■ SOURCE PASSAGE ■
══════

Archive for January, 2010

SRBC Orders Stop to Site Preparation at Marcellus Shale Site — Prior to Water Withdrawal

Carl B. Everett, Esq.

Saul Ewing, LLP

Philadelphia

 

On January 12, 2010, the Susquehanna River Basin Commission ordered natural gas drilling company Novus Operating, LLC to cease all water related activities at two Marcellus Shale drilling pad sites in Tioga County and to cease drilling.  The company had begun drilling two wells despite having been informed by the SRBC that its prior approval was required.   The company had not yet begun water withdrawals, which presents an interesting question of SRBC authority.  A link to the SRBC Press Release is avaiable by clicking here.

 

The SRBC regulations are codified at 18 CFR 801-808.  Section 806.4(a) says that no person shall undertake any of the following projects without prior review and approval by the Commission…(8) any natural gas well development project in the basin targeting the Marcellus or Utica shale formations… for exploration or production of natural gas involving a withdrawal, diversion or consumptive use, regardless of quantity.*  Each of the key words is defined.  The definition of “project” contains the following: “For purposes of natural gas development activities, the project shall be considered to be the drilling pad upon which one or more exploratory or production wells are undertaken, and all water-related appurtenant facilities and activities related thereto.” 

 

The regulations addressing violations impose a duty to comply (section 808.11) and further authorize the imposition of civil penalties for violations of the compact or commission rules pursuant to section 15.17 of the compact (section 808.17).  The compact authorizes penalties of not less than $50 nor more than $1,000, with each day of violation to be considered a separate offense.

══════

■ EXCERPTED DATA ■
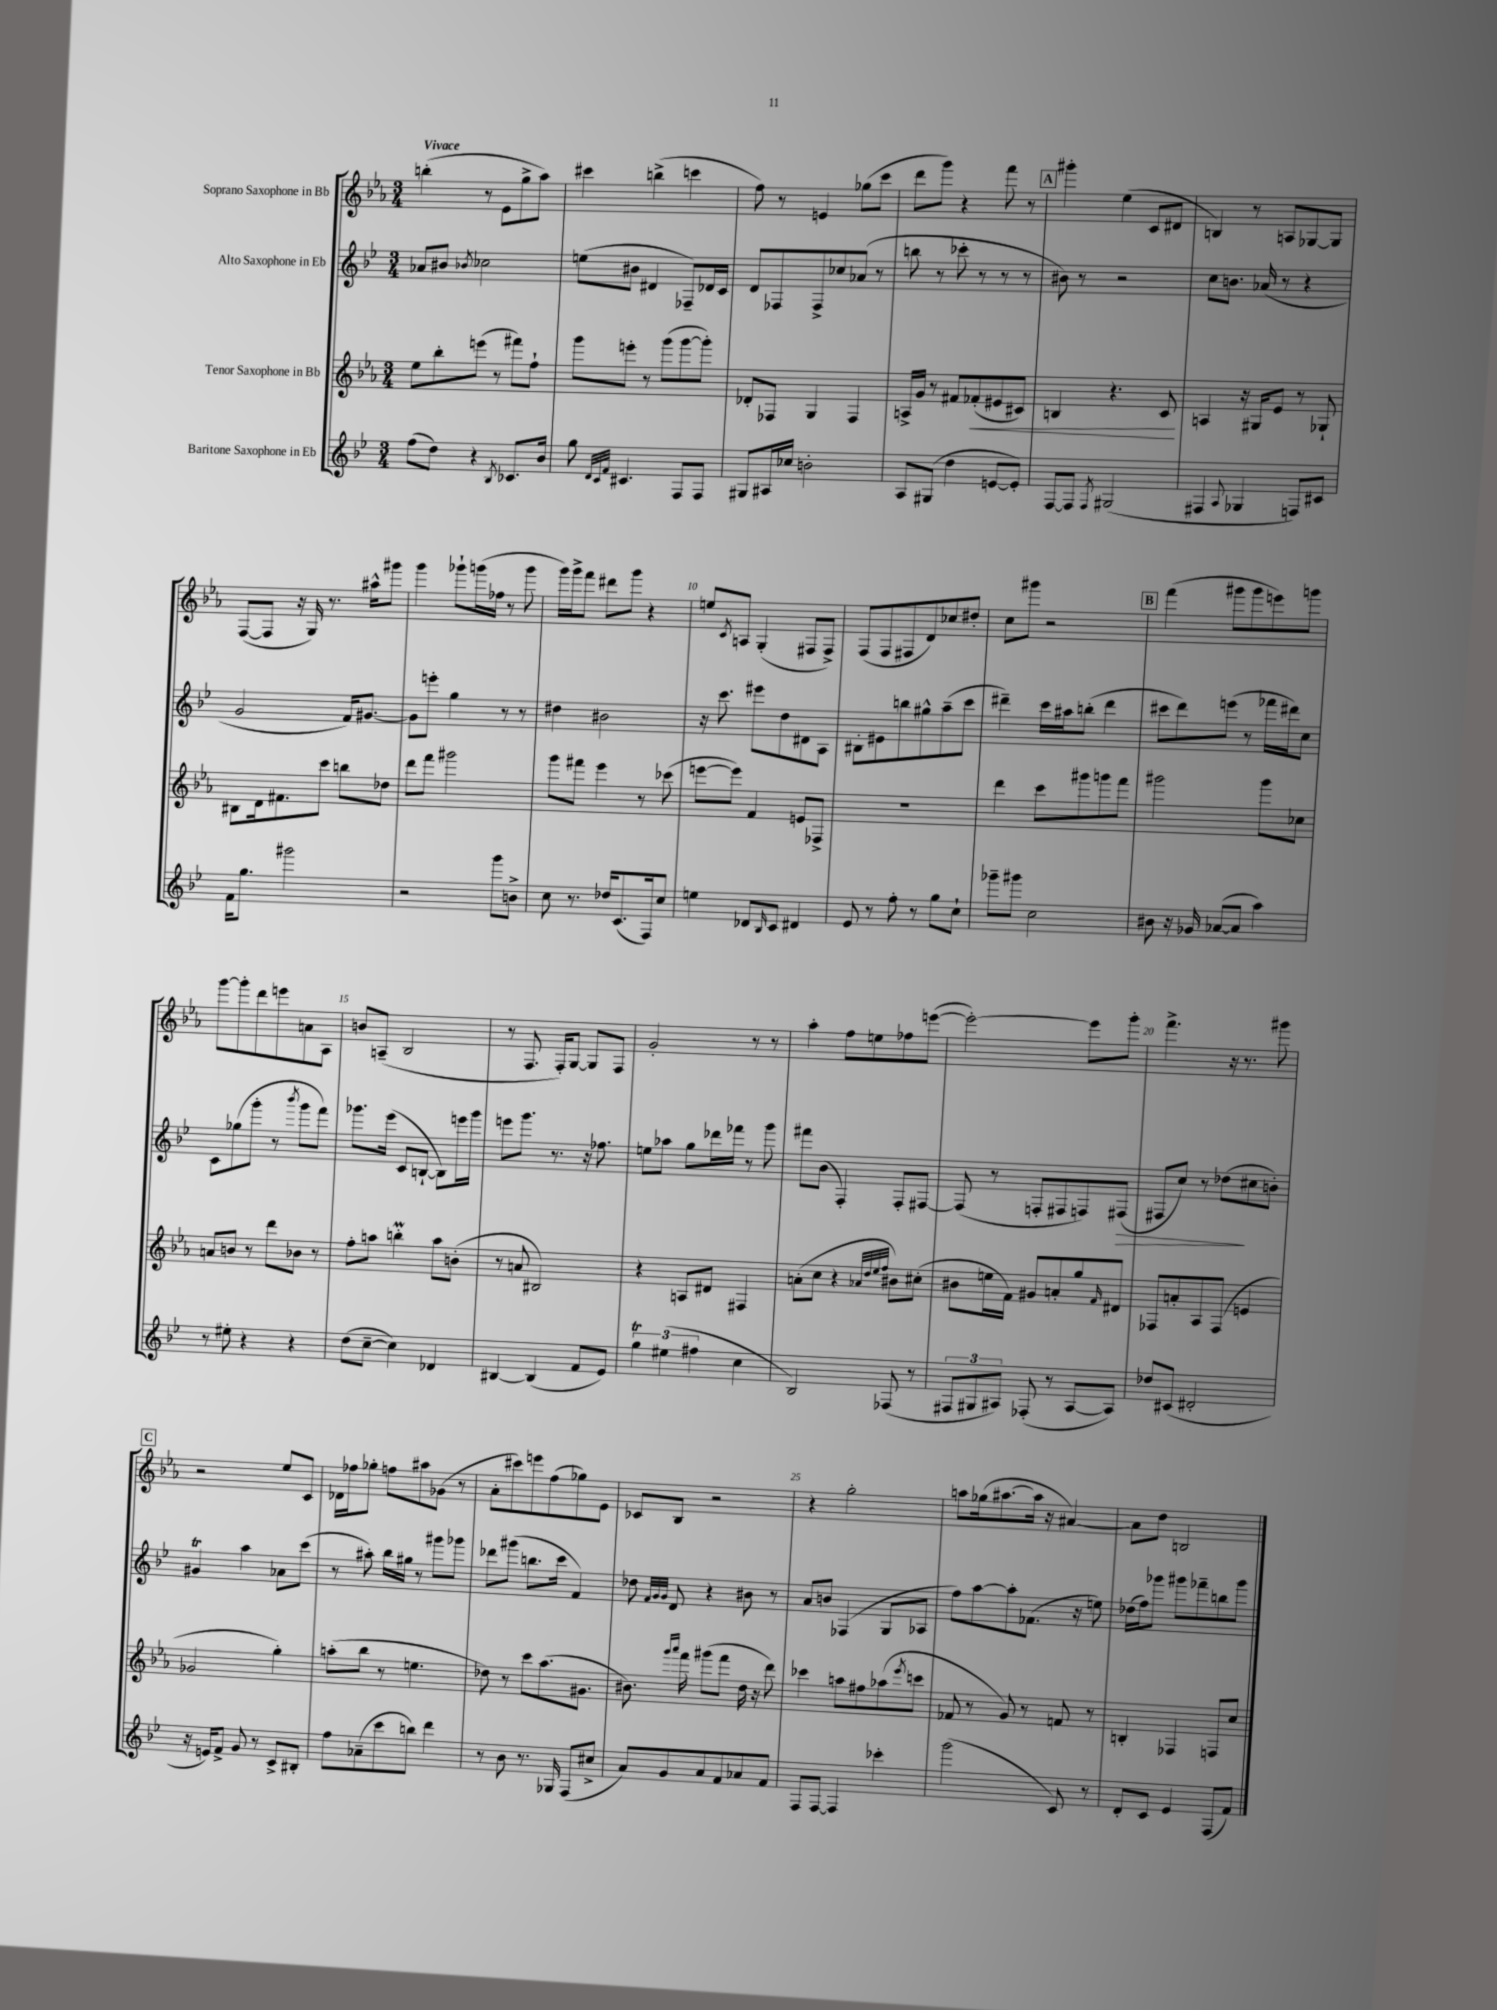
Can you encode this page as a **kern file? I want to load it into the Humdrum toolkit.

**kern	**kern	**kern	**kern
*staff4	*staff3	*staff2	*staff1
*clefG2	*clefG2	*clefG2	*clefG2
*k[b-e-]	*k[b-e-a-]	*k[b-e-]	*k[b-e-a-]
*M3/4	*M3/4	*M3/4	*M3/4
(8ff	8ee-	8a-	(4bb'
8dd)	8bb-'	8b#	.
.	.	8qb-	.
4r	(8eee	2cc-	8r
.	8r	.	8e-
8qB-	.	.	.
8.c-	8fff#)	.	8gg^
.	8ff`	.	8aa-)
16b-	.	.	.
=	=	=	=
8gg	8ggg	(8ee	4ccc#
32qqd	.	.	.
32qqc	.	.	.
32qqf	.	.	.
4.c#	8eee'	8b#	.
.	8r	4d#	(4bb^
.	(8ggg	.	.
8F	[8ggg	8F-~)	4ccc
8F	8ggg'])	16d-	.
.	.	16c	.
=	=	=	=
8G#	8d-'	8d	8ff)
16A#	8F-	8F-	8r
16cc-	.	.	.
2b'	4G	8F-^	4e
.	.	8cc-	.
.	4F-	(8a-	(8gg-
.	.	8r	8ccc
=	=	=	=
8A	16A^	8bb	8ddd
.	16g	.	.
(8G#	8r	8r	8ggg)
4dd	8f#	8ccc-'	4r
.	(8f-'	8r	.
[8e	8e#	8r	8fff
8e'])	8c#)	8r	8r
=	=	=	=
[8F	4B	8b#)	4ggg#'
8F]	.	8r	.
8qF	.	.	.
(2G#	4.r	2r	(4ee-
.	.	.	8c
.	8c	.	8d#
=	=	=	=
4F#	4A	8cc	4B)
.	.	8.b	.
8qqA	.	.	.
4G-	16r	.	8r
.	16G#	(16a-	.
.	8e-	8r	8A
8F)	8r	4r	[8G-
8c#	8G-`	.	8G-]
=	=	=	=
16f	8B#	2g	([8F
8.gg	.	.	.
.	16d	.	8F]
.	8.f#	.	.
2ggg#	.	.	16r
.	.	.	16G)
.	8ccc	.	8.r
.	8bb	16f)	.
.	.	[8.g#	16aa#^^
.	8dd-	.	8ggg#
=	=	=	=
2r	8ddd	8g#]	4ggg
.	8fff	8eee'	.
.	2ggg#	4gg	8ggg-`
.	.	.	(16ggg
.	.	.	16ff-
8ggg	.	8r	8r
8b^	.	8r	8ggg
=	=	=	=
8cc	8ggg	4dd#	16ggg)
.	.	.	16ggg^
8.r	8fff#	.	8fff
.	4eee-	2b#	8ddd#
16dd-	.	.	.
(8.c	.	.	8ggg
.	8r	.	4r
16F)	.	.	.
8cc	(8ccc-	.	.
=	=	=	=
4ee	[8eee	16r	8ee
.	.	8.ccc	.
.	.	.	8qc
.	8eee])	.	8A
8d-	4f	8eee#	(4G'
16qqB-	.	.	.
8c	.	8dd	.
4d#	8e	8d#	8F#
.	8F-^	8A	8F#^)
=	=	=	=
8e-	2.r	8B#'	(8F
8r	.	8e#	8F
8ff'	.	8bb	8F#
8r	.	8gg#^^	8d)
8gg	.	(8aa~	8cc-
8cc`	.	8ccc	8dd#'
=	=	=	=
8ggg-~	4ddd	4ddd#~)	8cc
8ggg#	.	.	8ggg#
2cc	8ccc	16ccc	2r
.	.	16aa#	.
.	8ggg#	(8bb'	.
.	8ggg	4ddd#	.
.	8fff	.	.
=	=	=	=
8b#	2ggg#	8ccc#	(4fff
16r	.	8ddd)	.
16g-	.	.	.
([8a-	.	(8eee	8ggg#
8a-]	.	8r	8ggg#
4aa)	8ggg#	16fff-	8eee)
.	.	16ddd#)	.
.	8cc-	8cc	8ggg
=	=	=	=
8r	8a	8c	[8ggg
8ee#'	8b	(8gg-	8ggg']
4r	8r	8ggg'	8ddd
.	8ddd	8r	8eee
.	.	8qbbb-	.
4r	8b-	8ggg	8a
.	8r	8fff)	8A-
=	=	=	=
(8dd	8ff'	8.ggg-	8b
[8cc~	8aa	.	(8A~
.	.	(16eee-	.
4cc])	4bb'	8c	2B-
.	.	[8B`	.
4d-	8aa	8B])	.
.	(8b'	16eee	.
.	.	16ggg-	.
=	=	=	=
[4B#	8r	8eee	8r
.	8a	8.ggg	8.F
(4B#]	2B#)	.	.
.	.	8.r	16F')
.	.	.	[8G
8f	.	16r	8G]
.	.	8.ff-	.
8e-)	.	.	8F
=	=	=	=
6gg	4r	8ee	2g'
.	.	8aa-	.
(6ee#	.	.	.
.	8A	8gg	.
6ff#	.	.	.
.	8d#	16ddd-	.
.	.	16fff-	.
4cc	4F#	8r	8r
.	.	8ggg	8r
=	=	=	=
2B-)	(8a'	8fff#	4aa-'
.	8cc	(8b-	.
.	4r	4F')	8ff
.	.	.	8ee
.	32qqa-	.	.
.	32qqdd	.	.
.	32qqee-	.	.
.	32qqff	.	.
(8F-	8b#)	8F'	8ff-
8r	(8cc#'	[8F#	([8eee
=	=	=	=
12F#	8b#	(8F#]	2eee'_)
12G#	.	.	.
.	16ee	8r	.
12A#)	.	.	.
.	16f)	.	.
(8F-'	8g#	8F'	.
8r	8a'	8F#	.
[8A#	8gg	8F)	8eee]
.	16qqf	.	.
8A#])	8d#	(8F#	8ggg'
=	=	=	=
8dd-	8F-	8F#	4.fff^
(8c#	8a'	8cc)	.
2d#'	8A-	8r	.
.	(8F-	(8dd-	16r
.	.	.	8.r
.	4e	8cc#	.
.	.	8b')	8ggg#
=	=	=	=
16r	2g-	4g#	2r
16e)	.	.	.
8f^	.	.	.
8g	.	4aa	.
8r	.	.	.
8c^	4gg')	8a-	8ee-
8B#'	.	(8ccc	8c
=	=	=	=
8ff	(8aa'	8r	16d-
.	.	.	16ff-
(8a-~	8bb-	8aa#')	8gg-'
8ccc	8r	16bb-	8ff
.	.	16gg#	.
8bb)	4.ee	8r	8aa#
4ddd	.	8ggg#	(8g-
.	.	8ggg-	8r
=	=	=	=
8r	8dd-)	8ddd-	8a-'
8b-	8r	(8ggg#	8ccc#)
8.r	8ccc	8.bb	8eee
.	(8.aa-	.	(8ff
16G-	.	16ccc	.
(8F	.	4f)	8gg-)
.	8.g#	.	.
8cc#^	.	.	8e-
=	=	=	=
8a)	8.b#)	8dd-	8c-
.	.	32qqf	.
.	.	32qqg	.
.	.	32qqg	.
8g	.	8d	8B-
.	16qqggg	.	.
.	16qqaaa-	.	.
.	16fff	.	.
8a	(8ggg#	4r	2r
8f	8fff	.	.
8a-	16dd	8b#	.
.	16r	.	.
8f	8ddd)	8r	.
=	=	=	=
8F	4ccc-	8a	4r
[8F	.	8b	.
4F]	8aa	(4F-	2gg'
.	8ff#	.	.
4ccc-'	(8aa-	8G	.
.	8qeee-	.	.
.	8ccc	8A-	.
=	=	=	=
(2ggg	8f-	8ff)	8aa
.	8r	[8aa	(16gg-
.	.	.	[8.aa#
.	8g)	8aa']	.
.	8r	(8.f-	16aa#]
.	.	.	16r
8c)	8f	.	[4a#)
.	.	16r	.
8r	8r	8ee)	.
=	=	=	=
8d'	4B'	(16dd-	8a#]
.	.	16ff)	.
8c	.	8ggg-	8dd
4e-	4F-	8ggg#	2B
.	.	8fff-~	.
(8F	8F	8bb	.
8f)	8cc	8ggg#	.
==	==	==	==
*-	*-	*-	*-
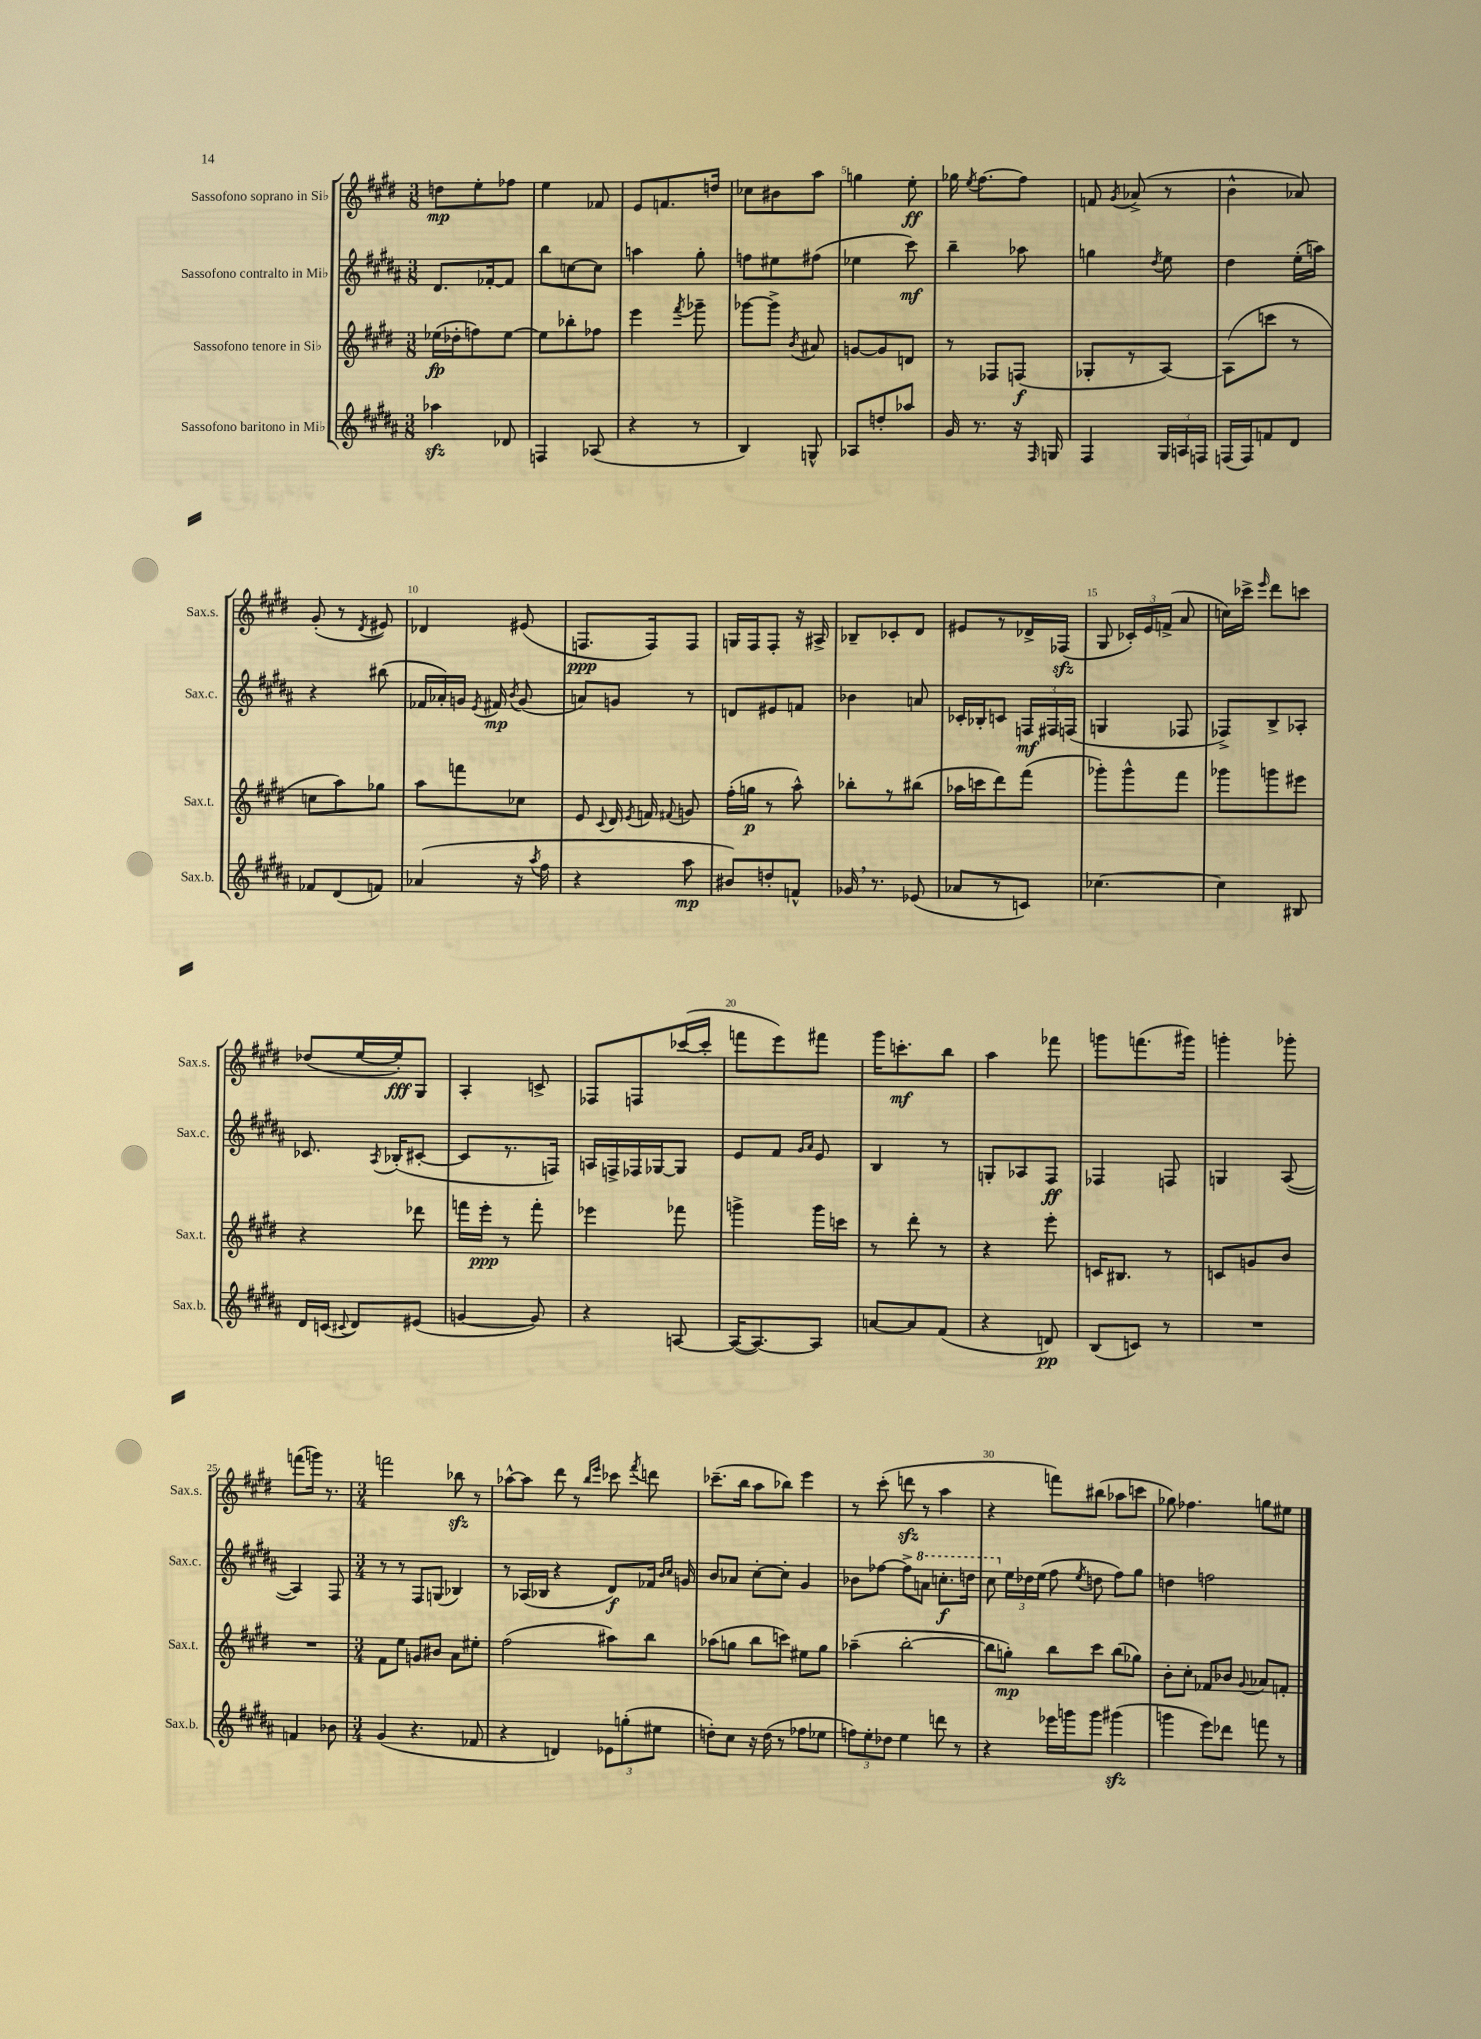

══════

■ PROBLEMS AND TASKS ■
1) In the post about the SRBC stop order, say whether each statement agrees: (a) the drilling company had already started taking water when the order was issued; (b) for natural gas development, a project counts as the drilling pad; (c) each day of a violation counts as a separate offense. For each, answer yes or no and quote the deciding words.
2) Find every line in the listing that holds the string "kern", and copy each one out. Case counts.

■ ANSWERS ■
1)
(a) No: "The company had not yet begun water withdrawals"
(b) Yes: "the project shall be considered to be the drilling pad"
(c) Yes: "with each day of violation to be considered a separate offense"

2)
Can you encode this page as a **kern file? I want to load it into the Humdrum toolkit.
**kern	**kern	**kern	**kern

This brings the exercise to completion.